Por: Rodrigo Fonseca | Especial para o Correio da Manhã

O 'Star Wars' lisérgico de David Lynch

O jovem David Lynch entre Sting e Kyle MacLachlan nos sets de 'Duna' | Foto: Divulgação

Às vésperas de chegar às telas, a Parte II da versão do canadense Denis Villeneuve para o romance de tom sci-fi "Duna", de Frank Herbert (1920-1986), abriu o interesse dos streamings em resgatar o que há de adaptações do escritor para o audiovisual. Esse balaio inclui uma versão tempestuosa de seu livro mais famoso feita por David Lynch.

Kyle MacLachlan, o ator fetiche do cineasta nos anos 1980, foi escalado para viver o messiânico aristocrata das estrelas Paul Atreides em um longa-metragem que marcou época por sua desastrosa carreira e por um visual considerado cafona para a era em que os efeitos visuais se tornaram essenciais.

O realizador de "Veludo Azul" (1986), hoje envolvido com o projeto de série "Unrecorded Night", chegou a refutar a autorização para deixar sua assinatura em um formato estendido, proposto e exibido pela TV americano, do que filmou a partir da literatura de Herbert.

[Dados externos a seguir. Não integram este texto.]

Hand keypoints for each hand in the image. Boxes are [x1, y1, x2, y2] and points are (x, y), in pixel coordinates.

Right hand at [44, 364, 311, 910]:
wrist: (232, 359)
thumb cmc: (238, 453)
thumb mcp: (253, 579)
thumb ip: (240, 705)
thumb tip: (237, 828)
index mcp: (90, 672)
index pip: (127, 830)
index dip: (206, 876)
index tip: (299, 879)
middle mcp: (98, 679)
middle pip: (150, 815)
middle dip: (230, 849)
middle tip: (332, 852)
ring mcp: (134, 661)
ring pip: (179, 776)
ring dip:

Esse formato ampliado, com cerca de 50 minutos a mais do que o corte original, com duas horas e 17 minutos, chegou a ser editado em DVD, sendo disputado pelos cinéfilos de DNA lynchiano.

Mas, confusões à parte, a produção tão... exótica... filmada por ele em meados da década de 1980 está de novo no meio de nós, podendo ser comprado via YouTube E o tempo lhe fez bem, pois é difícil não se divertir com sua bizarrice e com a presença do cantor Sting no elenco. Infelizmente, a versão disponível nas plataformas digitais não preservou a dublagem original, com Garcia Júnior emprestando o vozeirão a MacLachlan.

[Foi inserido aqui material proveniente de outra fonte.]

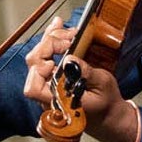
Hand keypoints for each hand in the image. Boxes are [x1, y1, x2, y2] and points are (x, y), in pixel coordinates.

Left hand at [22, 18, 138, 141]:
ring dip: (52, 39)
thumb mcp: (103, 86)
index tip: (54, 61)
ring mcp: (50, 83)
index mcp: (57, 101)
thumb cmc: (106, 104)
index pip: (33, 88)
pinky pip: (47, 56)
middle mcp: (48, 92)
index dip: (37, 71)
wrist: (109, 114)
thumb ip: (85, 73)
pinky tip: (60, 27)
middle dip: (48, 45)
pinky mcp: (54, 75)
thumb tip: (69, 58)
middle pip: (34, 65)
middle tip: (69, 38)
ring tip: (68, 30)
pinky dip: (53, 40)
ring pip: (39, 57)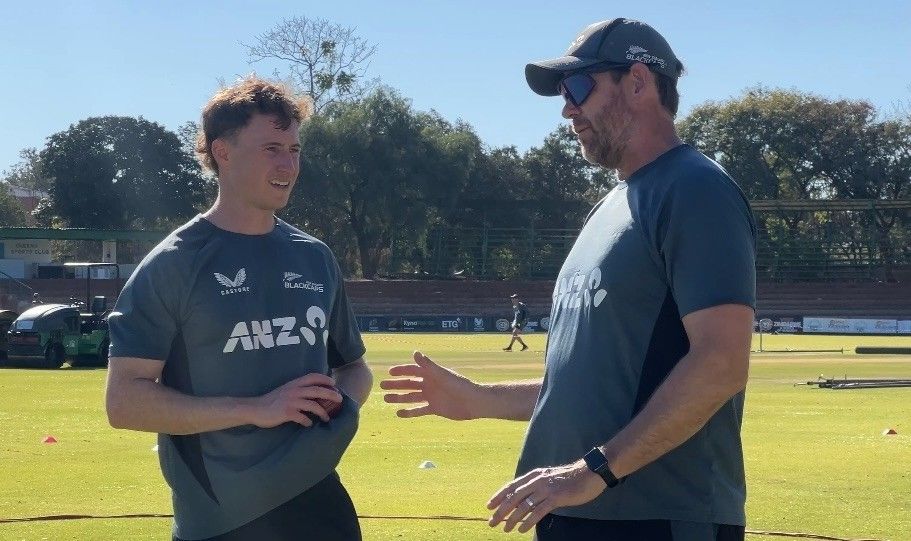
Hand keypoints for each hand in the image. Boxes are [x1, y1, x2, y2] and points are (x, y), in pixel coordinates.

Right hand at [251, 373, 342, 427]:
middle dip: (331, 394)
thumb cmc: (271, 400)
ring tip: (327, 418)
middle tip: (340, 399)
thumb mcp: (285, 389)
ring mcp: (291, 401)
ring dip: (322, 412)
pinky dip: (308, 421)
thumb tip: (313, 393)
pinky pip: (303, 417)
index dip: (324, 378)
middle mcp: (294, 390)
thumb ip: (298, 389)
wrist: (255, 408)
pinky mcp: (287, 413)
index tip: (334, 383)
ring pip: (313, 405)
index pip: (313, 377)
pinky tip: (309, 424)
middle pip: (317, 390)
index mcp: (294, 383)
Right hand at [380, 351, 476, 419]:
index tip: (389, 372)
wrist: (473, 402)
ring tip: (386, 399)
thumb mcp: (442, 375)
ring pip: (411, 397)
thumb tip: (415, 353)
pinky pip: (419, 410)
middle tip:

Ainda sob o impacto da trilogia original de "Star Wars", lançada por George Lucas de 1977 a 83, o produtor italiano Dino De Laurentiis (1919-2010) farejou nos parágrafos de Herbert uma mina de ouro. Antes de Lynch ser convocado para pilotar essa narrativa, vários nomes famosos foram cotados para pilotar o épico futurista messiânico sobre um jovem aristocrata, Paul Atreides (MacLachlan, em sóbria atuação), filho do Duque Leto (Jürgen Prochnow), cuja missão é guiar seu povo na busca pela Especiaria (chamado "tempero" em algumas traduções). Trata-se de uma substância capaz de garantir a sobrevivência de sua raça. Saído do sucesso de "Alien - O Oitavo Passageiro" (1979), Ridley Scott foi um dos talentos cotados para rodar o longa. Só não assumiu o compromisso por problemas pessoais que o afastaram dos sets por um período que coincidia com a rodagem prevista por De Laurentiis. Antes dele, Jack Nicholson, que se meteu a cineasta em "Com a Corda No Pescoço" (1978), chegou a ser cogitado para pilotar essa ficção cientifica de tintas lisérgicas. Mas os ventos do bom senso varreram as pretensões mais surrealistas de Nicholson para longe, uma vez que Dino não via no ator a retidão ideal pra assumir um longa daquele porte. Houve ainda um projeto de "Duna" concebido pelo cineasta, quadrinista, escritor e xamã chileno Alejandro Jodowski, trazendo Orson Welles, David Carradine e - acredite ou não - Salvador Dalí para o elenco. Mas Herbert se incomodou com as... "liberdades criativas" do diretor de "El Topo" (1970), que é também quadrinhista. Sem o carimbo de aprovação do escritor, Jodorowsky saiu da empreitada. Apesar disso, a concepção espacial que Jodorowsky esboçou com o apoio da quadrinista Jean "Moebius" Giraud foi mais tarde aproveitada na forma de uma HQ seminal: "O Incal".

Na busca de um diretor com a cabeça fresca de ideias para rodar "Duna", Dino De Laurentiis resolveu convocar o responsável pelo aclamado "O Homem Elefante" (1980), que havia sido indicado ao Oscar e estava em seu apogeu. Com um orçamento que inflacionou até beirar US$ 45 milhões, investidos em uma filmagem tortuosa, que durou de 29 de abril de 1983 a 8 de fevereiro de 1984, "Duna" foi um fracasso comercial doloroso para Dino De Laurentiis e seus associados. Nas bilheterias, o longa, cujas locações forma buscadas na Califórnia e no México, teve uma arrecadação de cerca de US$ 27, 4 milhões. Apesar dessa decepção financeira, um clássico trôpego nasceu ali, com a assinatura autoral de Lynch, em seu olhar para o sonho.